[MATERIALS PROVIDED]
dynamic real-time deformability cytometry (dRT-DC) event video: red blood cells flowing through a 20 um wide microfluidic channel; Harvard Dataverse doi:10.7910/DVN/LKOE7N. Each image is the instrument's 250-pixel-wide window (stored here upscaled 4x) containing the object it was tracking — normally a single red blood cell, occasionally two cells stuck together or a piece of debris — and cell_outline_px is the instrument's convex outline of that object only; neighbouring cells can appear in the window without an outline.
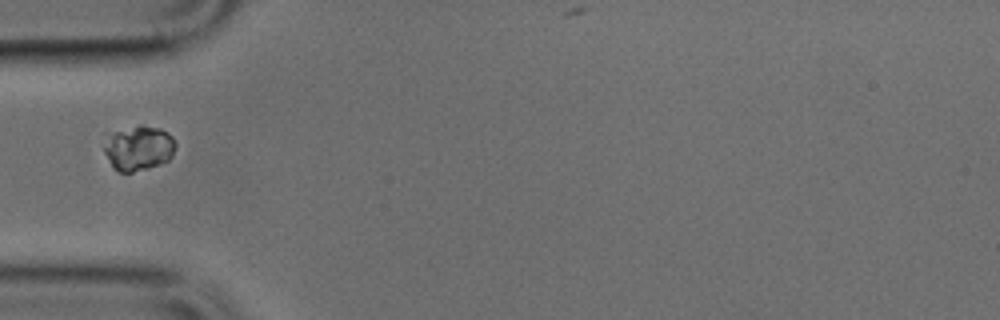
{"species": "common noctule bat (a hibernating species)", "species_latin": "Nyctalus noctula", "temperature_condition": "cold", "stored_images_in_passage": 35, "camera_frame_rate_fps": 3000, "um_per_image_px": 0.085, "animal": {"sex": "male", "body_mass_g": 17.9, "forearm_length_mm": 54.2}, "frame": {"image": 1, "passage_image": 1, "time_ms": 0.0, "image_size_px": [1000, 320], "cell_outline_px": [[176, 144], [172, 156], [168, 160], [132, 172], [120, 172], [112, 168], [104, 152], [104, 148], [112, 132], [140, 124], [144, 124], [160, 128], [168, 132], [172, 136]], "centroid_in_image_um": [11.79, 12.56], "position_along_channel_um": 73.2, "area_um2": 18.5}}
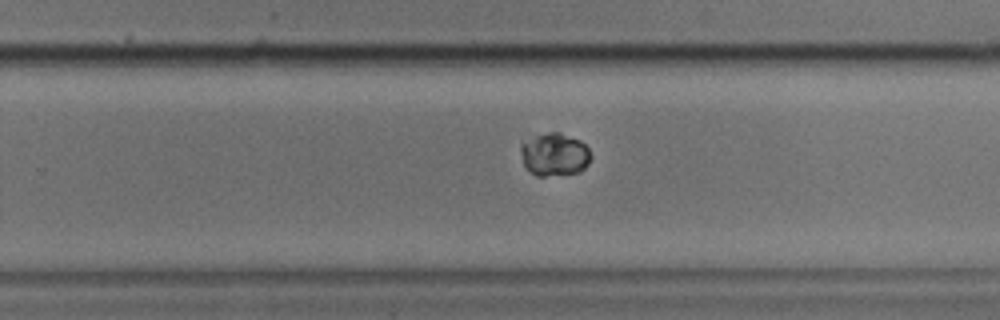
{"frame": {"image": 2, "passage_image": 17, "time_ms": 5.333, "image_size_px": [1000, 320], "cell_outline_px": [[592, 156], [588, 164], [580, 172], [544, 176], [536, 176], [524, 164], [520, 148], [520, 144], [548, 132], [560, 132], [580, 140], [588, 148]], "centroid_in_image_um": [47.17, 13.14], "position_along_channel_um": 282.6, "area_um2": 17.28}}
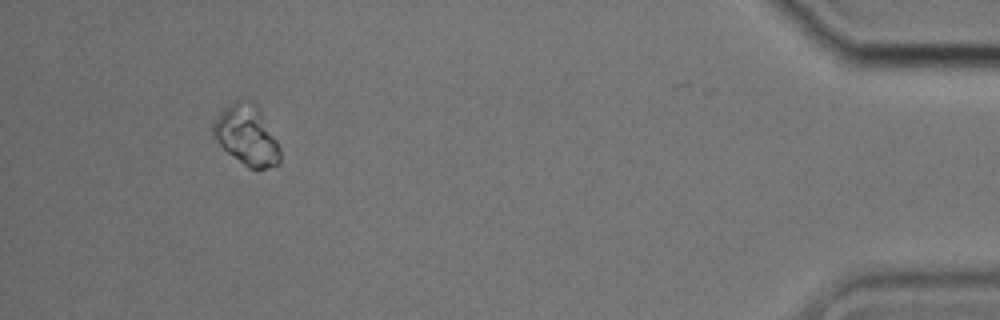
{"frame": {"image": 3, "passage_image": 32, "time_ms": 10.333, "image_size_px": [1000, 320], "cell_outline_px": [[280, 160], [276, 164], [264, 168], [248, 168], [228, 152], [216, 140], [212, 132], [212, 124], [220, 112], [236, 100], [252, 100], [260, 112], [276, 140], [280, 148]], "centroid_in_image_um": [20.95, 11.49], "position_along_channel_um": 414.3, "area_um2": 22.72}}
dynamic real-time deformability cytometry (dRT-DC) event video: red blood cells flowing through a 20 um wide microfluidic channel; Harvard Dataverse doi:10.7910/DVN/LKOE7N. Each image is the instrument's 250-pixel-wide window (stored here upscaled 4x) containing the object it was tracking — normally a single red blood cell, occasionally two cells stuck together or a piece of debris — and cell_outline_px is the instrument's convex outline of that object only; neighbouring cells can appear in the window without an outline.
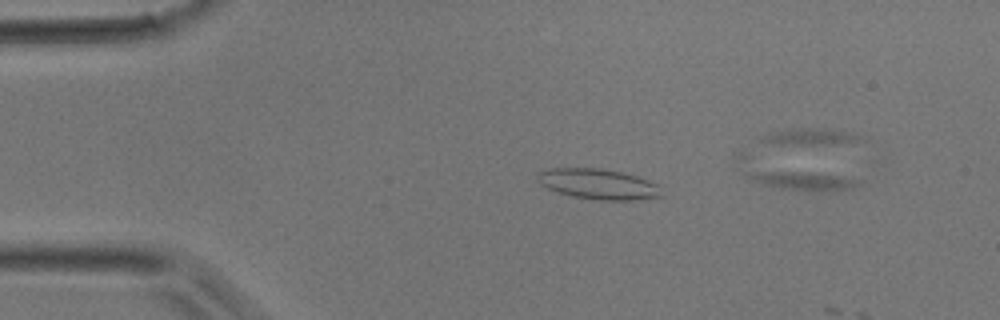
{"species": "common noctule bat (a hibernating species)", "species_latin": "Nyctalus noctula", "temperature_condition": "room temperature", "stored_images_in_passage": 2, "camera_frame_rate_fps": 3000, "um_per_image_px": 0.085, "animal": {"sex": "male", "body_mass_g": 17.9}, "frame": {"image": 1, "passage_image": 1, "time_ms": 0.0, "image_size_px": [1000, 320], "cell_outline_px": [[664, 196], [632, 200], [600, 200], [572, 196], [548, 188], [540, 184], [536, 180], [536, 176], [540, 172], [548, 168], [600, 168], [624, 172], [648, 180], [656, 184]], "centroid_in_image_um": [50.84, 15.63], "position_along_channel_um": 34.2, "area_um2": 21.91}}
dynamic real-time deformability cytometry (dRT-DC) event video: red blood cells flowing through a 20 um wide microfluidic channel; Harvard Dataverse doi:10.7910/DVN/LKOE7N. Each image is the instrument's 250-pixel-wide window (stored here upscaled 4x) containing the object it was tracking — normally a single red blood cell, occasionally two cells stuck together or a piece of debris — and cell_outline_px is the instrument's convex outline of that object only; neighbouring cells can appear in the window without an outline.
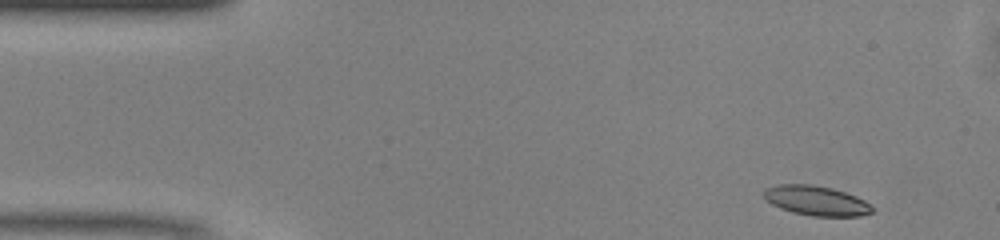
{"species": "common noctule bat (a hibernating species)", "species_latin": "Nyctalus noctula", "temperature_condition": "warm", "stored_images_in_passage": 46, "camera_frame_rate_fps": 3000, "um_per_image_px": 0.085, "animal": {"sex": "male", "body_mass_g": 13.0, "forearm_length_mm": 53.1}, "frame": {"image": 1, "passage_image": 1, "time_ms": 0.0, "image_size_px": [1000, 240], "cell_outline_px": [[876, 208], [872, 212], [860, 216], [812, 216], [792, 212], [780, 208], [772, 204], [764, 196], [764, 188], [776, 184], [812, 184], [832, 188], [856, 196], [864, 200]], "centroid_in_image_um": [69.39, 17.05], "position_along_channel_um": 15.6, "area_um2": 18.84}}
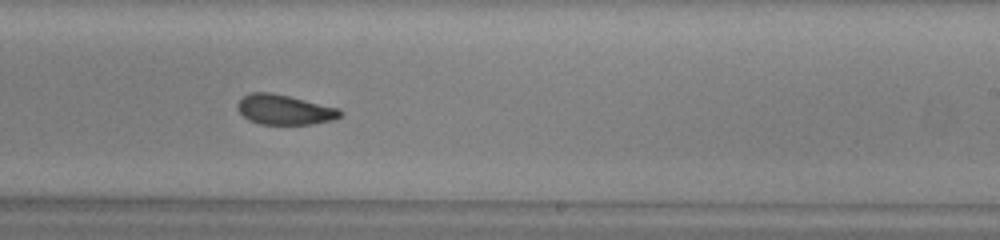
{"frame": {"image": 2, "passage_image": 26, "time_ms": 8.333, "image_size_px": [1000, 240], "cell_outline_px": [[340, 116], [332, 120], [312, 124], [260, 124], [248, 120], [236, 108], [236, 104], [244, 96], [252, 92], [272, 92], [340, 108]], "centroid_in_image_um": [24.15, 9.32], "position_along_channel_um": 264.8, "area_um2": 17.86}}
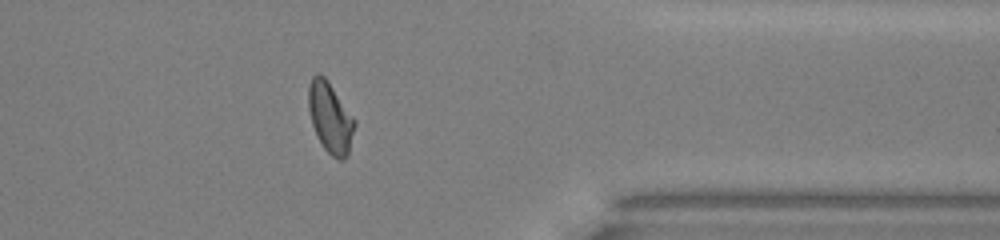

[GOAL OF THE EXERCISE] Transcribe the material exactly, keeping every word and none of the pictures.

[FINISHED TASK]
dynamic real-time deformability cytometry (dRT-DC) event video: red blood cells flowing through a 20 um wide microfluidic channel; Harvard Dataverse doi:10.7910/DVN/LKOE7N. Each image is the instrument's 250-pixel-wide window (stored here upscaled 4x) containing the object it was tracking — normally a single red blood cell, occasionally two cells stuck together or a piece of debris — and cell_outline_px is the instrument's convex outline of that object only; neighbouring cells can appear in the window without an outline.
{"species": "common noctule bat (a hibernating species)", "species_latin": "Nyctalus noctula", "temperature_condition": "cold", "stored_images_in_passage": 35, "camera_frame_rate_fps": 3000, "um_per_image_px": 0.085, "animal": {"sex": "male", "body_mass_g": 17.9, "forearm_length_mm": 54.2}, "frame": {"image": 1, "passage_image": 1, "time_ms": 0.0, "image_size_px": [1000, 320], "cell_outline_px": [[176, 144], [172, 156], [168, 160], [132, 172], [120, 172], [112, 168], [104, 152], [104, 148], [112, 132], [140, 124], [144, 124], [160, 128], [168, 132], [172, 136]], "centroid_in_image_um": [11.79, 12.56], "position_along_channel_um": 73.2, "area_um2": 18.5}}
{"frame": {"image": 2, "passage_image": 17, "time_ms": 5.333, "image_size_px": [1000, 320], "cell_outline_px": [[592, 156], [588, 164], [580, 172], [544, 176], [536, 176], [524, 164], [520, 148], [520, 144], [548, 132], [560, 132], [580, 140], [588, 148]], "centroid_in_image_um": [47.17, 13.14], "position_along_channel_um": 282.6, "area_um2": 17.28}}
{"frame": {"image": 3, "passage_image": 32, "time_ms": 10.333, "image_size_px": [1000, 320], "cell_outline_px": [[280, 160], [276, 164], [264, 168], [248, 168], [228, 152], [216, 140], [212, 132], [212, 124], [220, 112], [236, 100], [252, 100], [260, 112], [276, 140], [280, 148]], "centroid_in_image_um": [20.95, 11.49], "position_along_channel_um": 414.3, "area_um2": 22.72}}
dynamic real-time deformability cytometry (dRT-DC) event video: red blood cells flowing through a 20 um wide microfluidic channel; Harvard Dataverse doi:10.7910/DVN/LKOE7N. Each image is the instrument's 250-pixel-wide window (stored here upscaled 4x) containing the object it was tracking — normally a single red blood cell, occasionally two cells stuck together or a piece of debris — and cell_outline_px is the instrument's convex outline of that object only; neighbouring cells can appear in the window without an outline.
{"species": "common noctule bat (a hibernating species)", "species_latin": "Nyctalus noctula", "temperature_condition": "room temperature", "stored_images_in_passage": 2, "camera_frame_rate_fps": 3000, "um_per_image_px": 0.085, "animal": {"sex": "male", "body_mass_g": 17.9}, "frame": {"image": 1, "passage_image": 1, "time_ms": 0.0, "image_size_px": [1000, 320], "cell_outline_px": [[664, 196], [632, 200], [600, 200], [572, 196], [548, 188], [540, 184], [536, 180], [536, 176], [540, 172], [548, 168], [600, 168], [624, 172], [648, 180], [656, 184]], "centroid_in_image_um": [50.84, 15.63], "position_along_channel_um": 34.2, "area_um2": 21.91}}
dynamic real-time deformability cytometry (dRT-DC) event video: red blood cells flowing through a 20 um wide microfluidic channel; Harvard Dataverse doi:10.7910/DVN/LKOE7N. Each image is the instrument's 250-pixel-wide window (stored here upscaled 4x) containing the object it was tracking — normally a single red blood cell, occasionally two cells stuck together or a piece of debris — and cell_outline_px is the instrument's convex outline of that object only; neighbouring cells can appear in the window without an outline.
{"species": "common noctule bat (a hibernating species)", "species_latin": "Nyctalus noctula", "temperature_condition": "warm", "stored_images_in_passage": 46, "camera_frame_rate_fps": 3000, "um_per_image_px": 0.085, "animal": {"sex": "male", "body_mass_g": 13.0, "forearm_length_mm": 53.1}, "frame": {"image": 1, "passage_image": 1, "time_ms": 0.0, "image_size_px": [1000, 240], "cell_outline_px": [[876, 208], [872, 212], [860, 216], [812, 216], [792, 212], [780, 208], [772, 204], [764, 196], [764, 188], [776, 184], [812, 184], [832, 188], [856, 196], [864, 200]], "centroid_in_image_um": [69.39, 17.05], "position_along_channel_um": 15.6, "area_um2": 18.84}}
{"frame": {"image": 2, "passage_image": 26, "time_ms": 8.333, "image_size_px": [1000, 240], "cell_outline_px": [[340, 116], [332, 120], [312, 124], [260, 124], [248, 120], [236, 108], [236, 104], [244, 96], [252, 92], [272, 92], [340, 108]], "centroid_in_image_um": [24.15, 9.32], "position_along_channel_um": 264.8, "area_um2": 17.86}}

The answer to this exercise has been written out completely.